** TASK INSTRUCTIONS **
Whenever a picture appears in the data, skip it and write out all other material exactly.
^^^^
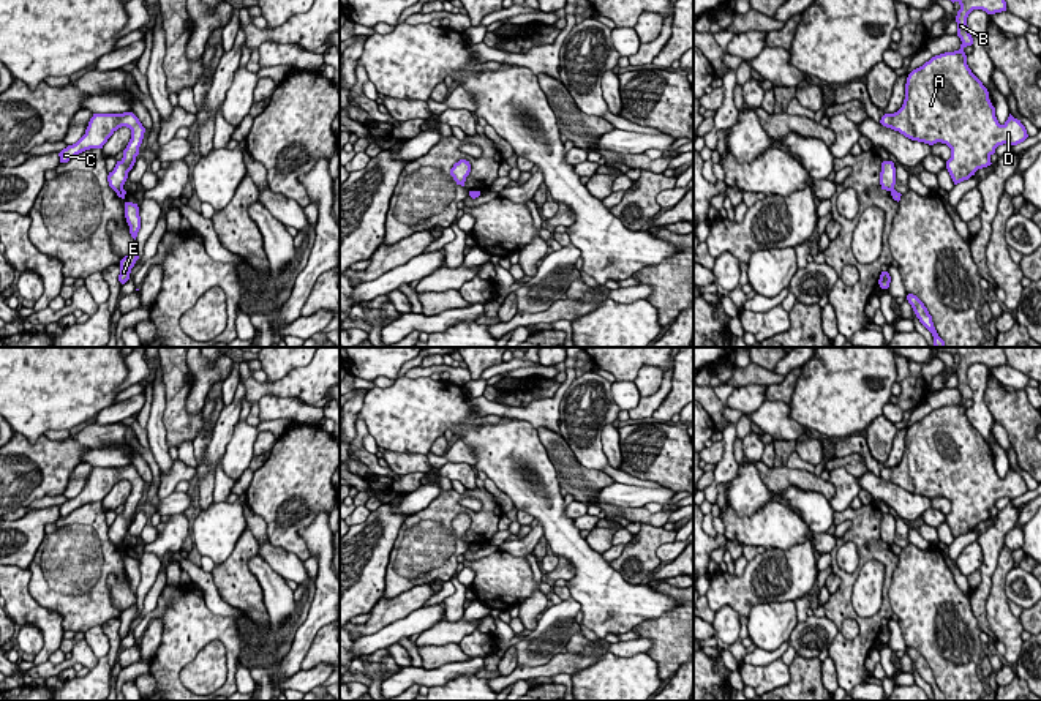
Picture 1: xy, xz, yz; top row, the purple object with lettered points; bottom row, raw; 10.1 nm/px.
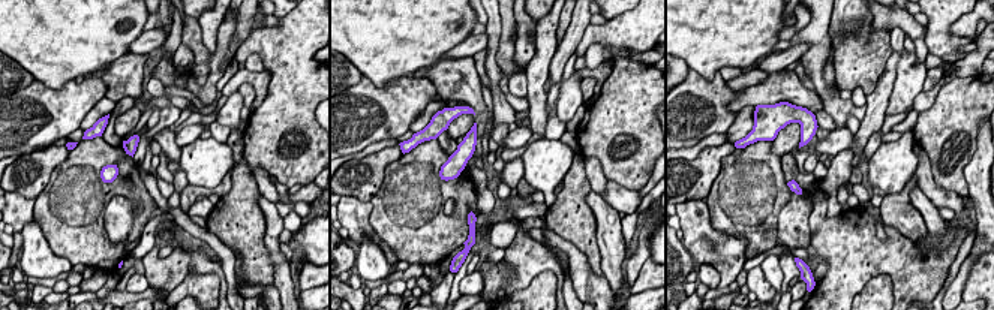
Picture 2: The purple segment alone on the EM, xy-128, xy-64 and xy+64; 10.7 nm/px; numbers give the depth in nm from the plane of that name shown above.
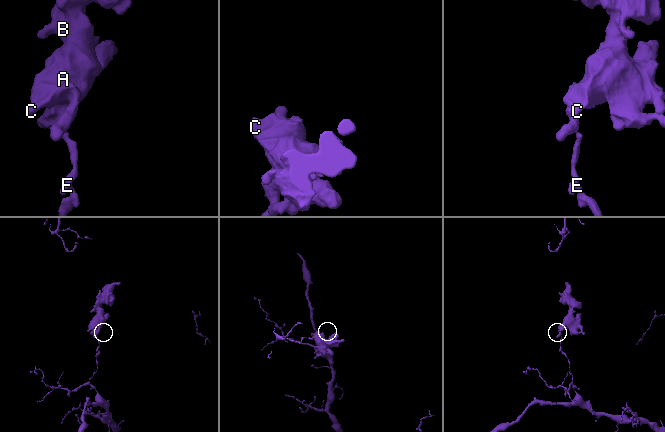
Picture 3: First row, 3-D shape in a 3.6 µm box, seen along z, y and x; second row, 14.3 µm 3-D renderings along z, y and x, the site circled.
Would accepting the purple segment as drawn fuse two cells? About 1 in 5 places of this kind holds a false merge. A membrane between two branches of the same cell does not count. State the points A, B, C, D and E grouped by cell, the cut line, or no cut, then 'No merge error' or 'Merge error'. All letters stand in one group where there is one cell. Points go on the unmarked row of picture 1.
Groups: A B C D / E. Split along xy (122, 542), (116, 545). Merge error

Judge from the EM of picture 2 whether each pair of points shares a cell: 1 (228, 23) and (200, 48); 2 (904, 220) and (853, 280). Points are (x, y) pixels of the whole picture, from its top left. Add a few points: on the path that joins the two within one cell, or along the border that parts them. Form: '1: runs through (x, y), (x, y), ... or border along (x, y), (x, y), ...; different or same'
1: runs through (225, 33), (222, 45), (210, 54); same
2: border along (883, 223), (909, 238), (925, 240); different

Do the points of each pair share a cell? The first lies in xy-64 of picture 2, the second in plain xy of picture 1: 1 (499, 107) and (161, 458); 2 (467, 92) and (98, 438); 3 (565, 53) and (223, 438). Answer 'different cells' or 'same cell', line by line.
1: same cell
2: same cell
3: same cell

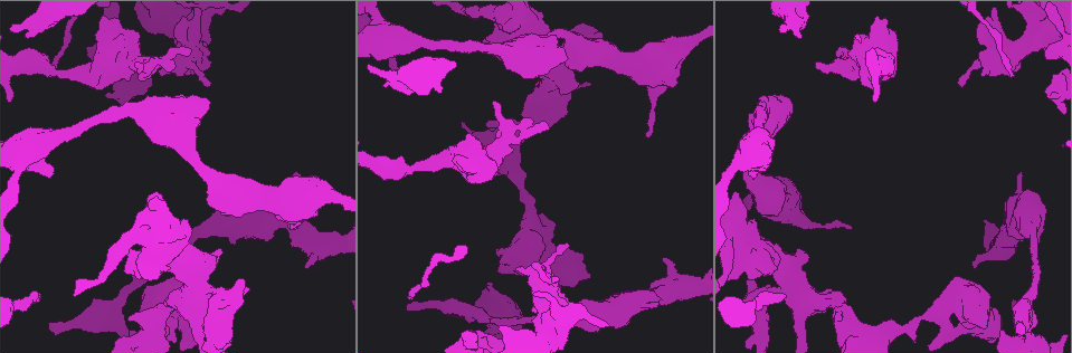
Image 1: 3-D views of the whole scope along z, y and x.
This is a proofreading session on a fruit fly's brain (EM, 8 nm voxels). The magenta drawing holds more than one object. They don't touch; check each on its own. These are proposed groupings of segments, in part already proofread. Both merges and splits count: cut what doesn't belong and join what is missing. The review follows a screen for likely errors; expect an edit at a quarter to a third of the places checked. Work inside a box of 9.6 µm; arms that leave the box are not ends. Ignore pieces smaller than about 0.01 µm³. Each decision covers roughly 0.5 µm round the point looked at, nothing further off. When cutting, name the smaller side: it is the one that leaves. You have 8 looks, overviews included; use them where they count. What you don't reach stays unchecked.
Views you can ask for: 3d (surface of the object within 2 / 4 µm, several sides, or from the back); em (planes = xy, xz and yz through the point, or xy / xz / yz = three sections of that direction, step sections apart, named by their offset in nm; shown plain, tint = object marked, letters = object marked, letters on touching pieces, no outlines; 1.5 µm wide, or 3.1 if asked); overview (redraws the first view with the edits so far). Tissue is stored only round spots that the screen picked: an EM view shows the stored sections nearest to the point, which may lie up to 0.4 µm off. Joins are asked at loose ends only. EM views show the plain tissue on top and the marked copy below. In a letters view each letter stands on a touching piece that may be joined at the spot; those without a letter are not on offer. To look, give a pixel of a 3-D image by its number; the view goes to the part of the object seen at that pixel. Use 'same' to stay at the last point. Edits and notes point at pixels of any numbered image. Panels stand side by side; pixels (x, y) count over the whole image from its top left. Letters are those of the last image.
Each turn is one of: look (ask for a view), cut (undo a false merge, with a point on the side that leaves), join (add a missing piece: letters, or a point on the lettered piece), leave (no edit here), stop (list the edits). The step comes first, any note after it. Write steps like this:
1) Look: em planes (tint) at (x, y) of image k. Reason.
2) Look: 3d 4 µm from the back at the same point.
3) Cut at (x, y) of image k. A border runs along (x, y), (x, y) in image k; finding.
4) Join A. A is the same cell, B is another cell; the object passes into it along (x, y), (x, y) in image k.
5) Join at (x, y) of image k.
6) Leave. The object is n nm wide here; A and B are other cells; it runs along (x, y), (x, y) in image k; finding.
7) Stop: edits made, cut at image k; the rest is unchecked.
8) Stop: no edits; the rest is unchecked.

Look: em planes (letters) at (294, 174) of image 1. Branch stops here.

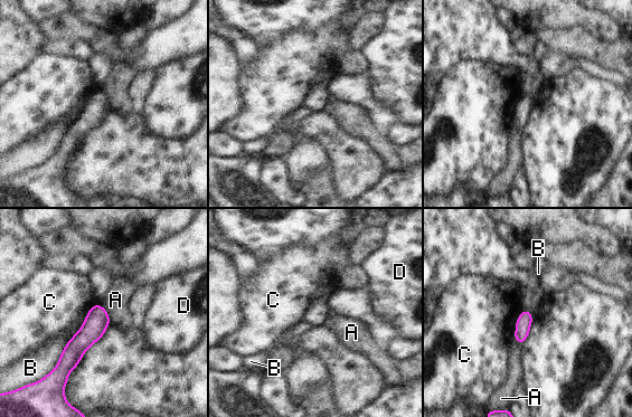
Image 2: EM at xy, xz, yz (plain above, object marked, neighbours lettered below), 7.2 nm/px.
Leave. A, B, C and D are other cells; none of them fits.

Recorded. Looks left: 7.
Look: em xz step 4 (tint) at (946, 336) of image 1. Sharp bend.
^^^^
** SOLUTION TO THIS EXERCISE **
Picture 1: xy, xz, yz; top row, the purple object with lettered points; bottom row, raw; 10.1 nm/px.
Picture 2: The purple segment alone on the EM, xy-128, xy-64 and xy+64; 10.7 nm/px; numbers give the depth in nm from the plane of that name shown above.
Picture 3: First row, 3-D shape in a 3.6 µm box, seen along z, y and x; second row, 14.3 µm 3-D renderings along z, y and x, the site circled.
Would accepting the purple segment as drawn fuse two cells? About 1 in 5 places of this kind holds a false merge. A membrane between two branches of the same cell does not count. State the points A, B, C, D and E grouped by cell, the cut line, or no cut, then 'No merge error' or 'Merge error'. All letters stand in one group where there is one cell. Points go on the unmarked row of picture 1.
Groups: A B C D / E. Split along xy (122, 542), (116, 545). Merge error

Judge from the EM of picture 2 whether each pair of points shares a cell: 1 (228, 23) and (200, 48); 2 (904, 220) and (853, 280). Points are (x, y) pixels of the whole picture, from its top left. Add a few points: on the path that joins the two within one cell, or along the border that parts them. Form: '1: runs through (x, y), (x, y), ... or border along (x, y), (x, y), ...; different or same'
1: runs through (225, 33), (222, 45), (210, 54); same
2: border along (883, 223), (909, 238), (925, 240); different

Do the points of each pair share a cell? The first lies in xy-64 of picture 2, the second in plain xy of picture 1: 1 (499, 107) and (161, 458); 2 (467, 92) and (98, 438); 3 (565, 53) and (223, 438). Answer 'different cells' or 'same cell', line by line.
1: same cell
2: same cell
3: same cell

Image 1: 3-D views of the whole scope along z, y and x.
This is a proofreading session on a fruit fly's brain (EM, 8 nm voxels). The magenta drawing holds more than one object. They don't touch; check each on its own. These are proposed groupings of segments, in part already proofread. Both merges and splits count: cut what doesn't belong and join what is missing. The review follows a screen for likely errors; expect an edit at a quarter to a third of the places checked. Work inside a box of 9.6 µm; arms that leave the box are not ends. Ignore pieces smaller than about 0.01 µm³. Each decision covers roughly 0.5 µm round the point looked at, nothing further off. When cutting, name the smaller side: it is the one that leaves. You have 8 looks, overviews included; use them where they count. What you don't reach stays unchecked.
Views you can ask for: 3d (surface of the object within 2 / 4 µm, several sides, or from the back); em (planes = xy, xz and yz through the point, or xy / xz / yz = three sections of that direction, step sections apart, named by their offset in nm; shown plain, tint = object marked, letters = object marked, letters on touching pieces, no outlines; 1.5 µm wide, or 3.1 if asked); overview (redraws the first view with the edits so far). Tissue is stored only round spots that the screen picked: an EM view shows the stored sections nearest to the point, which may lie up to 0.4 µm off. Joins are asked at loose ends only. EM views show the plain tissue on top and the marked copy below. In a letters view each letter stands on a touching piece that may be joined at the spot; those without a letter are not on offer. To look, give a pixel of a 3-D image by its number; the view goes to the part of the object seen at that pixel. Use 'same' to stay at the last point. Edits and notes point at pixels of any numbered image. Panels stand side by side; pixels (x, y) count over the whole image from its top left. Letters are those of the last image.
Each turn is one of: look (ask for a view), cut (undo a false merge, with a point on the side that leaves), join (add a missing piece: letters, or a point on the lettered piece), leave (no edit here), stop (list the edits). The step comes first, any note after it. Write steps like this:
1) Look: em planes (tint) at (x, y) of image k. Reason.
2) Look: 3d 4 µm from the back at the same point.
3) Cut at (x, y) of image k. A border runs along (x, y), (x, y) in image k; finding.
4) Join A. A is the same cell, B is another cell; the object passes into it along (x, y), (x, y) in image k.
5) Join at (x, y) of image k.
6) Leave. The object is n nm wide here; A and B are other cells; it runs along (x, y), (x, y) in image k; finding.
7) Stop: edits made, cut at image k; the rest is unchecked.
8) Stop: no edits; the rest is unchecked.

Look: em planes (letters) at (294, 174) of image 1. Branch stops here.

Image 2: EM at xy, xz, yz (plain above, object marked, neighbours lettered below), 7.2 nm/px.
Leave. A, B, C and D are other cells; none of them fits.

Recorded. Looks left: 7.
Look: em xz step 4 (tint) at (946, 336) of image 1. Sharp bend.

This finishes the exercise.